* **やることリスト**
1. サンウルブズの試合の記事に出てくるチームや代表の名前を、すべて書き出してください。
2. サンウルブズの試合の記事の最後の文のあとに、続きを書き足してください。

═════ 原文の抜粋

国際リーグのスーパーラグビーに日本から加わるサンウルブズは、7月15日の最終節でニュージーランドのブルーズを48―21で圧倒。発足2年目にして初の2勝目を挙げ、最下位を脱出した。ニュージーランド勢からの白星は初。

会場の東京・秩父宮ラグビー場は30度を超す炎天下。ニュージーランド代表を7名も登録したブルーズはミスを連発した。それに対しサンウルブズは、攻防の組織を保った。

2点差を追う後半18分には、敵陣ゴール前右でのモールへポジションを問わず頭を突っ込む。ブルーズが無用な妨害を犯し、サンウルブズはペナルティートライ(その反則がなければトライが決まっていたと判定されてのトライ)を決める。ここで26-21と勝ち越してからは、4度も追加点を挙げた。

もっとも、日本代表との連関性を強化したチームは今季2勝13敗。2日のライオンズ戦ではチーム史上最多の94失点を喫するなど、パフォーマンスの波とそれを招いた複数の要因にも注目が集まっていた。

══════════
═════ 表示データ

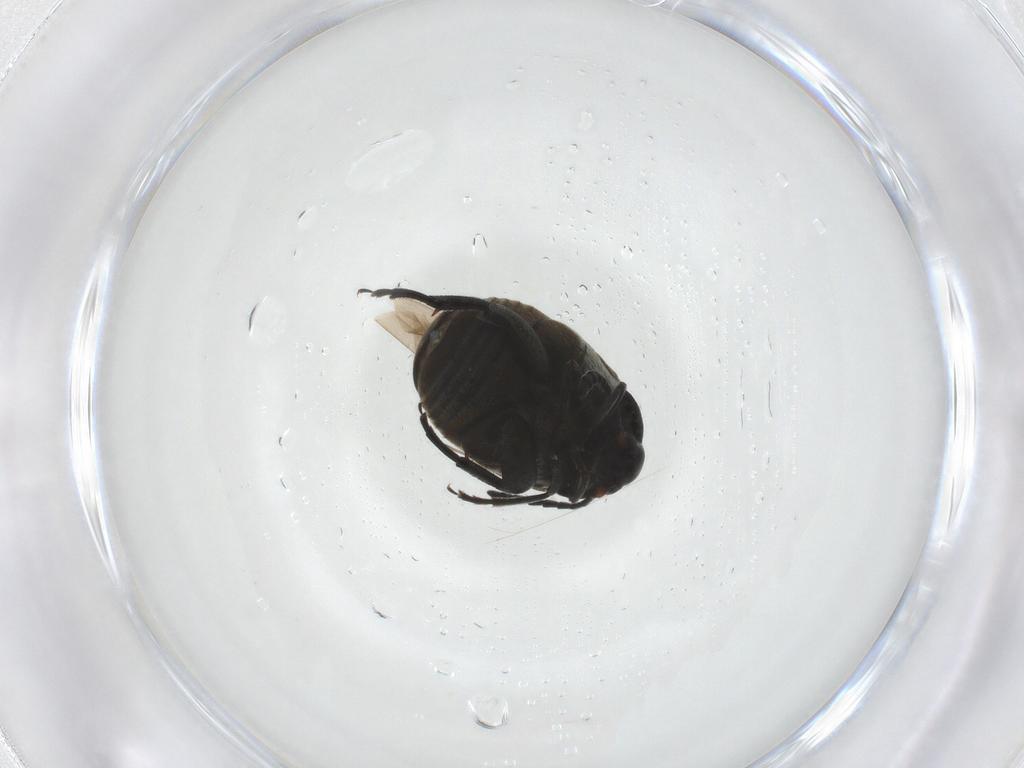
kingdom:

══════════
═════ 表示データ

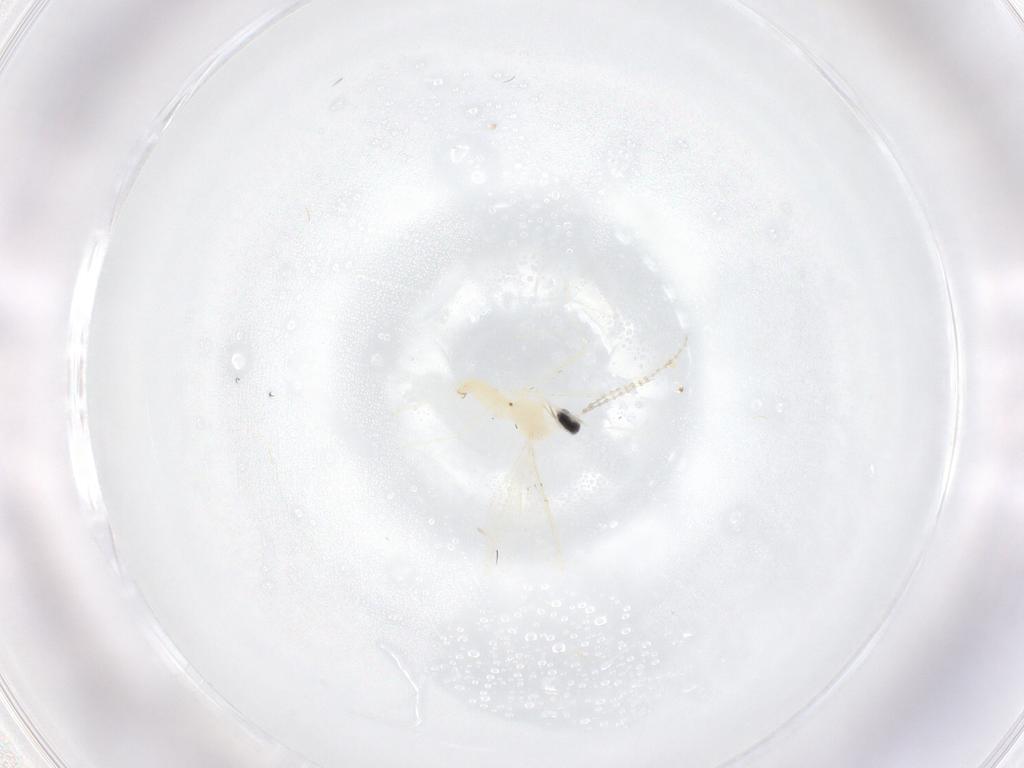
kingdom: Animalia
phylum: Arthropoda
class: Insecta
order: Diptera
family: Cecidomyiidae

══════════

* **答え合わせ**
1. サンウルブズ、ブルーズ、ニュージーランド代表、日本代表、ライオンズ

2.
試合後にはシーズン総括を兼ねた会見があり、フィロ・ティアティアヘッドコーチ、ヴィリー・ブリッツゲームキャプテン、サンウルブズを運営する一般社団法人ジャパン・エスアールの渡瀬裕司CEOが登壇。事前には試合の会見と総括会見を分けるべきではとの要望もあったが、スケジュールなどの事情から今回の形となったとされる。

以下、一問一答の一部(編集箇所あり)。

――きょうは選手にどう送り出したか。どれくらい自信があったか。

ティアティア

「毎回、自信を持って送り出しています。それは過去も変わりません。最近の南アフリカツアーからたくさんの学びがあった。ゲームプランもクリアに落とし込んでいったし、3週間でゲームプランに変化を加えた。そのスタイルによって素晴らしいトライがいくつか生まれたと思います」

――メンタルタフネスについて。

ティアティア

「ライオンズ戦では、コーチ陣、リーダーに大きな学びがあった。キーメッセージは『コントロールできることをコントロールしよう』。ストーマーズ戦にもその形で臨んだ。今回はブリッツをはじめ、リーダー陣に成長がみられた。それを誇りに思っています」

――いま、ボスから「成長」という話がありましたが、今日の勝因は。

ブリッツ

「全員がリーダーとして戦えたと思います。フィロから1週間言われていたのは、『1人ひとり、試合のどこかのタイミングではリーダーとして戦わないといけない』ということ。全員が心を込めたプレーができて、実行力がついてきた。練習の強度を上げた結果、ディフェンス強化にも繋がったと思います」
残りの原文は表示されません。